→ **Questions**:
(1) According to the El Cartel Records page, why is the release of Barrio Fino notable?
(2) Reproduce word for word the stretch of the El Cartel Records page from "- Founder: Daddy" through "first distributed album.".

┌─ Page text

- Parent company: BMG Rights Management (2026-present) Previously Concord (2025-2026) Universal Music Group (2005-2011, 2019-2024) Sony Music Entertainment (1997-2004, 2013-2018) EMI (2012)
- Founded: August 26, 1997; 29 years ago (as El Cartel Productions)
- Founder: Daddy Yankee
- Defunct: April 23, 2025; 16 months ago
- Distributor: Universal Music Group;
- Genre: Reggaeton
- Country of origin: Puerto Rico
- Location: San Juan

= El Cartel Records =

Puerto Rican record label

El Cartel Records (formerly known as Los Cangris Inc. and El Cartel Productions) was a Puerto Rican record label. The release of Barrio Fino, Daddy Yankee's first commercially successful album, is notable for being the label's first distributed album.

On October 18, 2024, Concord acquired El Cartel's catalog. The acquisition, including both publishing and master recordings.

The label shut down on April 23, 2025, amidst a lawsuit with Daddy Yankee's ex-wife, Mireddys González and her sister Ayeicha González Castellanos.
After the record company closed, Concord merged the El Cartel catalog with Craft Latino and later merged itself with BMG.

└─
┌─ Excerpted data

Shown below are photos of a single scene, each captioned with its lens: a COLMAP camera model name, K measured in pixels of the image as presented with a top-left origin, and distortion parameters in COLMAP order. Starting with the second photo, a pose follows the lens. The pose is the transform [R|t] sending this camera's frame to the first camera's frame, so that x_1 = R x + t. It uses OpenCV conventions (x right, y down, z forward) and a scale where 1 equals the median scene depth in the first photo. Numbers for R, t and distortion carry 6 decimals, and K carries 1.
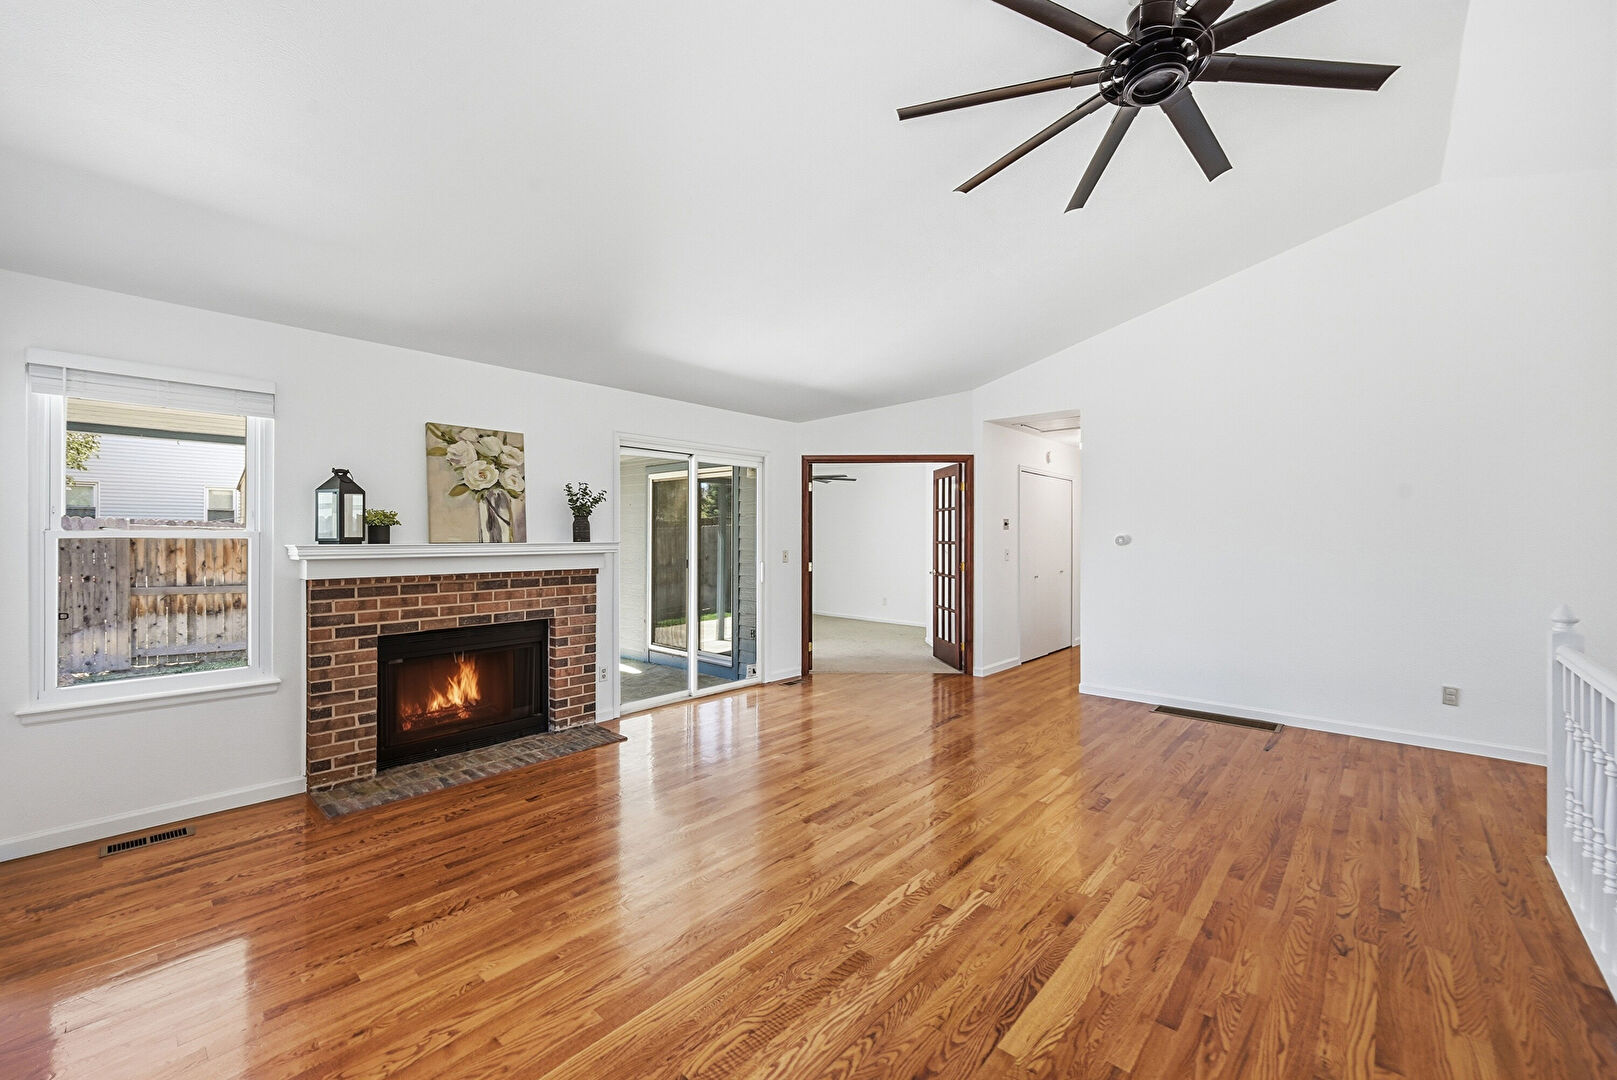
lens RADIAL K [[647.4, 0, 802.7], [0, 647.4, 542.5], [0, 0, 1]] dist [-0.006024, 0.000022]
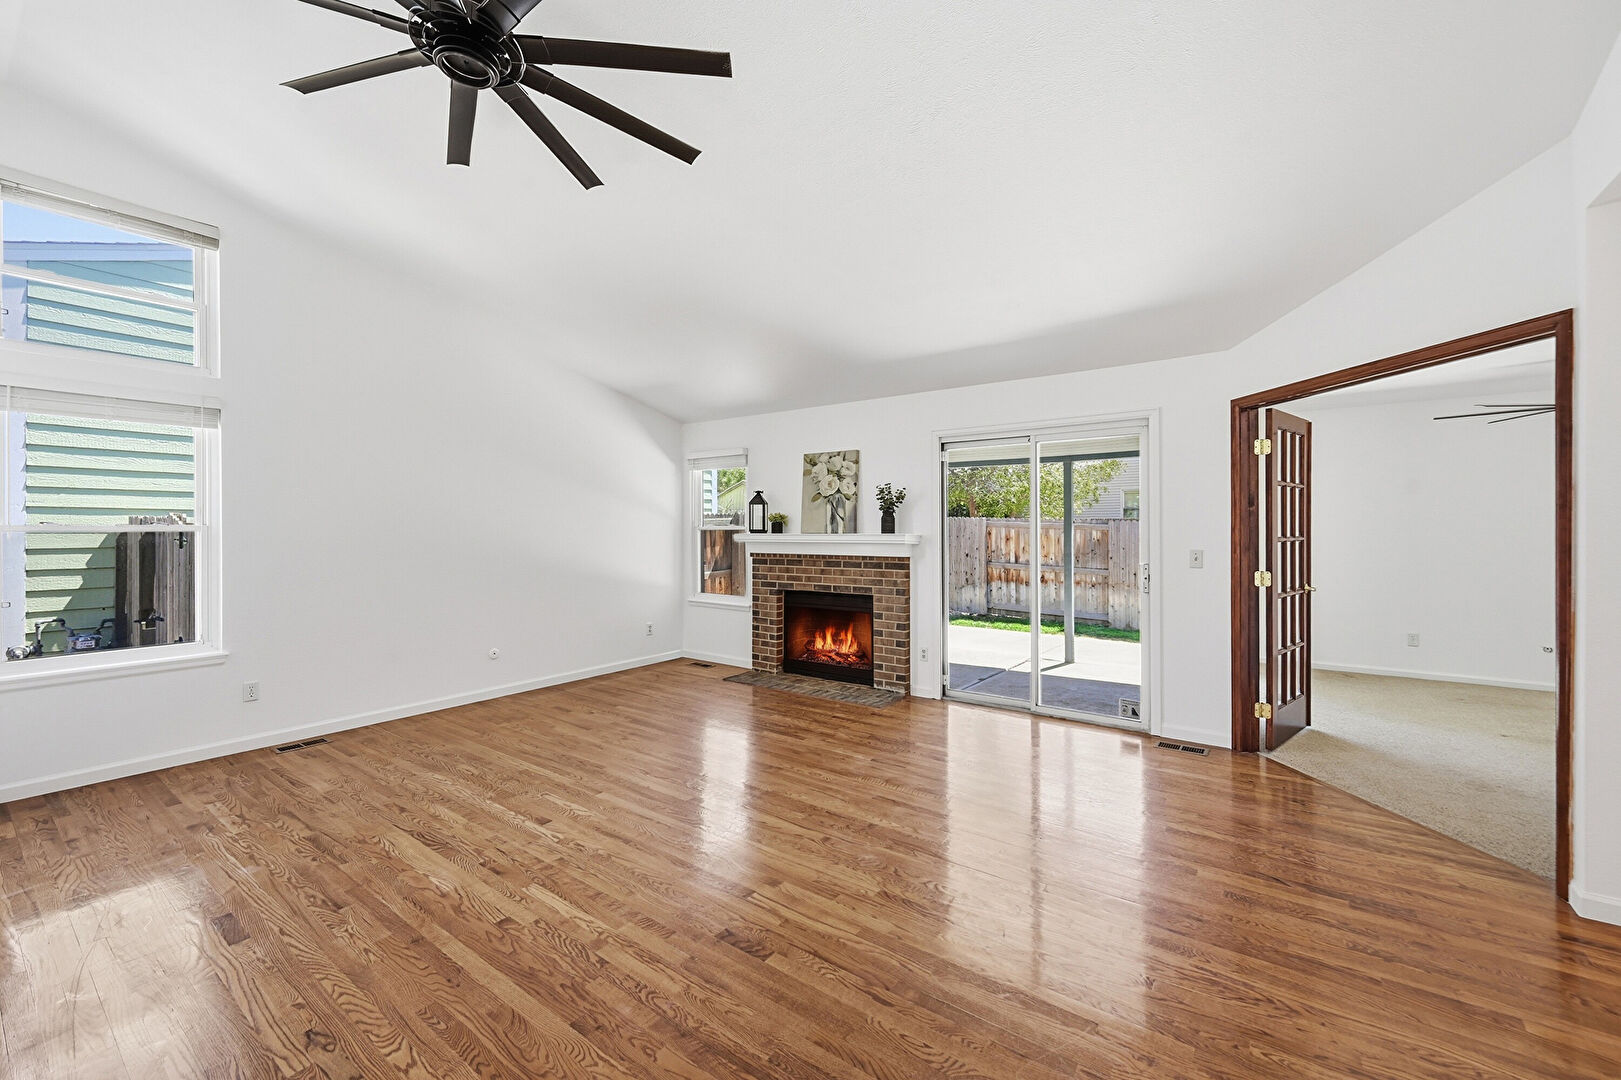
lens RADIAL K [[649.0, 0, 805.9], [0, 649.0, 530.8], [0, 0, 1]] dist [-0.006024, 0.000022]
pose [[0.105355, 0.002290, -0.994432, 0.926085], [-0.008141, 0.999966, 0.001440, -0.007023], [0.994401, 0.007944, 0.105370, 0.825632]]
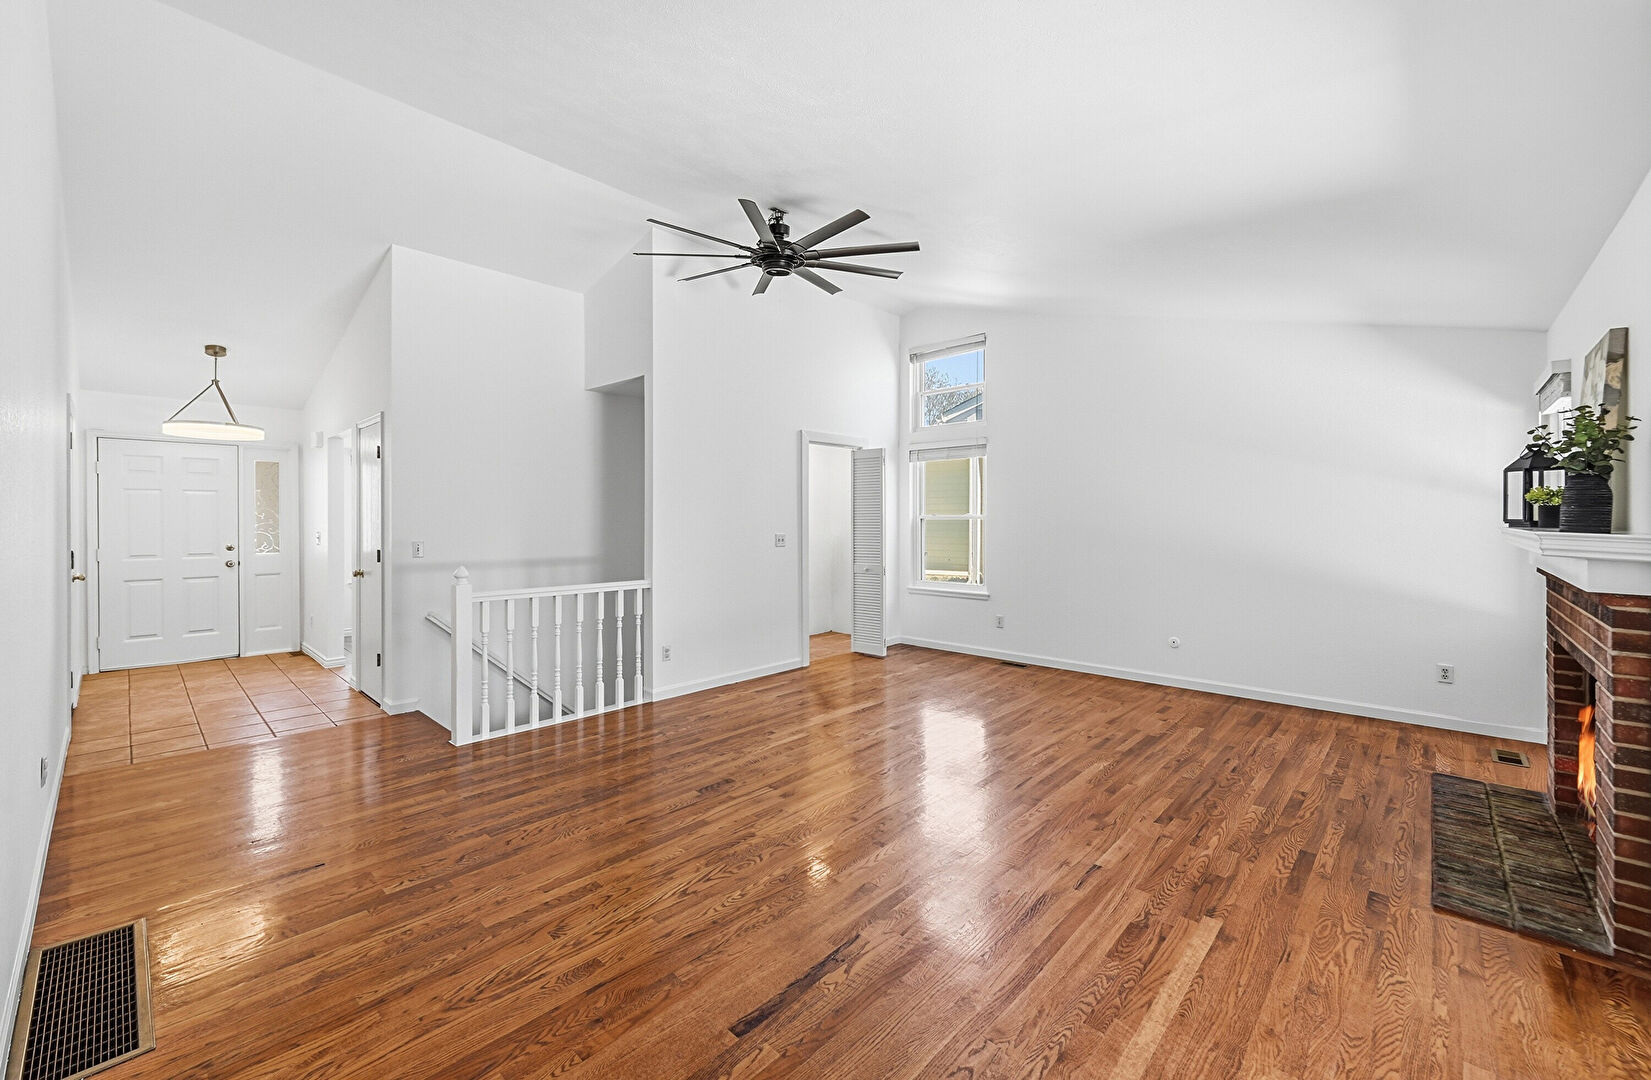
lens RADIAL K [[653.3, 0, 825.0], [0, 653.3, 518.7], [0, 0, 1]] dist [-0.003282, -0.000220]
pose [[-0.999998, 0.000408, 0.002023, 0.242106], [0.000435, 0.999911, 0.013303, -0.018147], [-0.002017, 0.013304, -0.999909, 1.674237]]
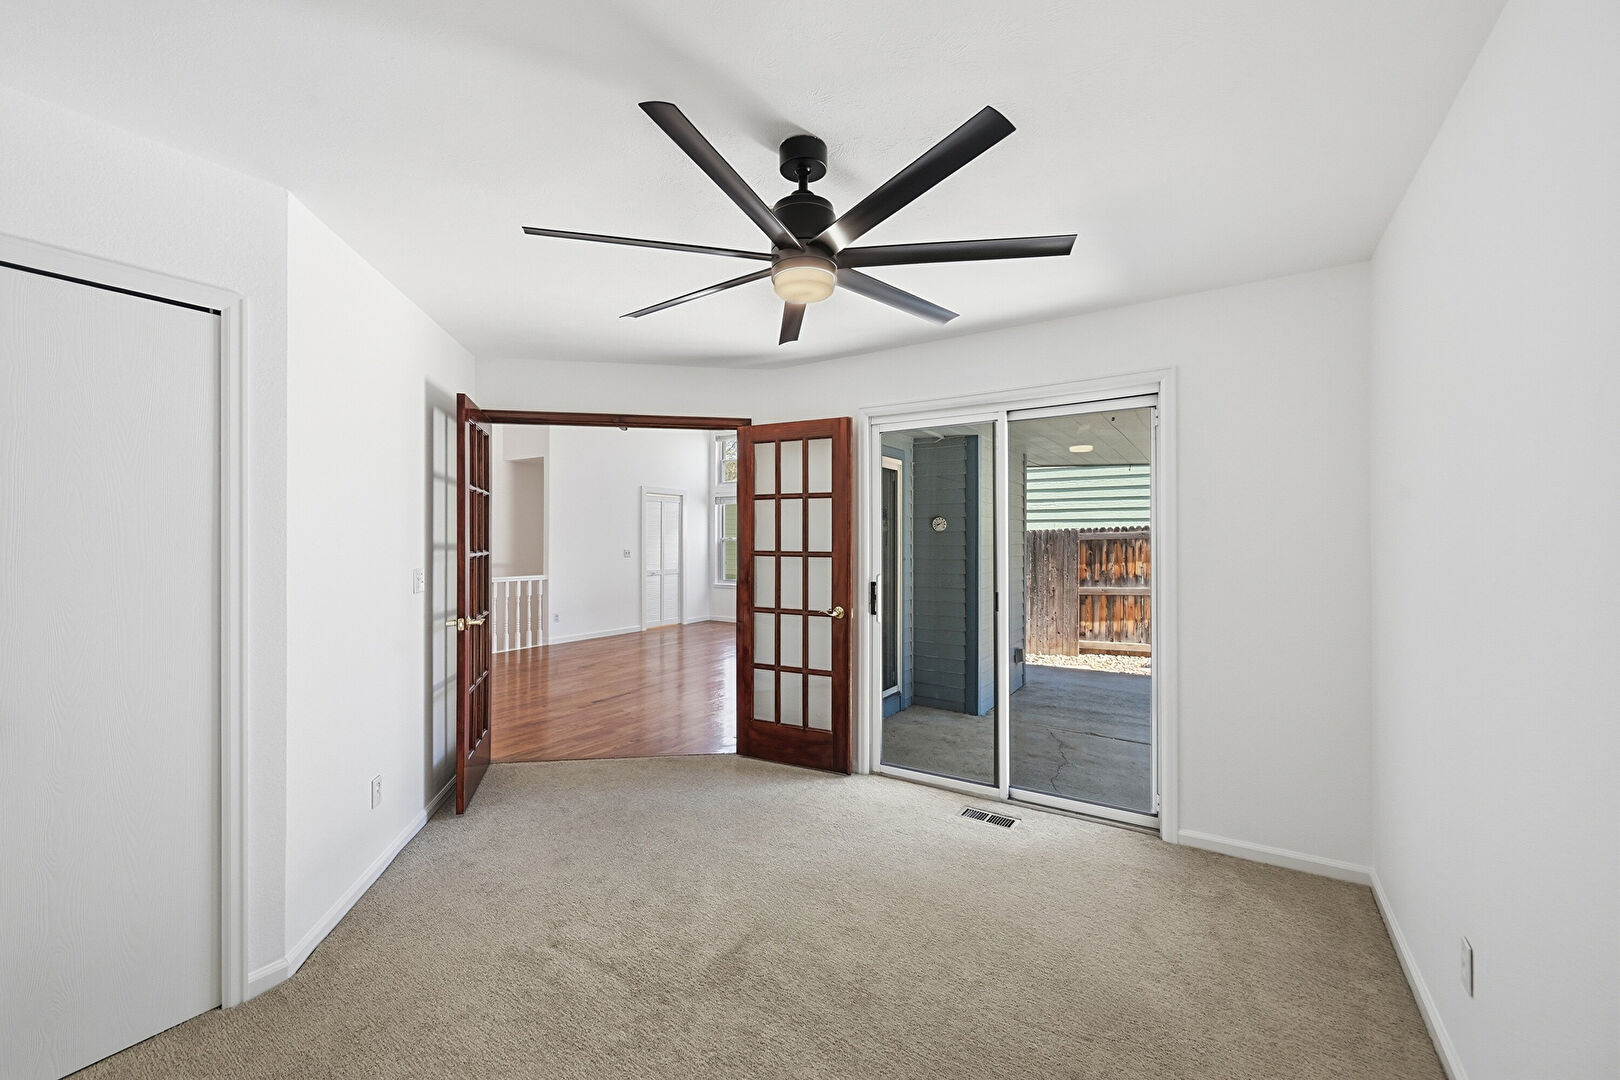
lens RADIAL K [[648.6, 0, 811.7], [0, 648.6, 537.8], [0, 0, 1]] dist [-0.006024, 0.000022]
pose [[-0.987030, -0.000717, -0.160533, 0.061892], [-0.001645, 0.999983, 0.005647, -0.021978], [0.160526, 0.005838, -0.987014, 2.664457]]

└─

→ **List of answers**:
(1) The release of Barrio Fino, Daddy Yankee's first commercially successful album, is notable because it was the label's first distributed album.

(2)
- Founder: Daddy Yankee
- Defunct: April 23, 2025; 16 months ago
- Distributor: Universal Music Group;
- Genre: Reggaeton
- Country of origin: Puerto Rico
- Location: San Juan

= El Cartel Records =

Puerto Rican record label

El Cartel Records (formerly known as Los Cangris Inc. and El Cartel Productions) was a Puerto Rican record label. The release of Barrio Fino, Daddy Yankee's first commercially successful album, is notable for being the label's first distributed album.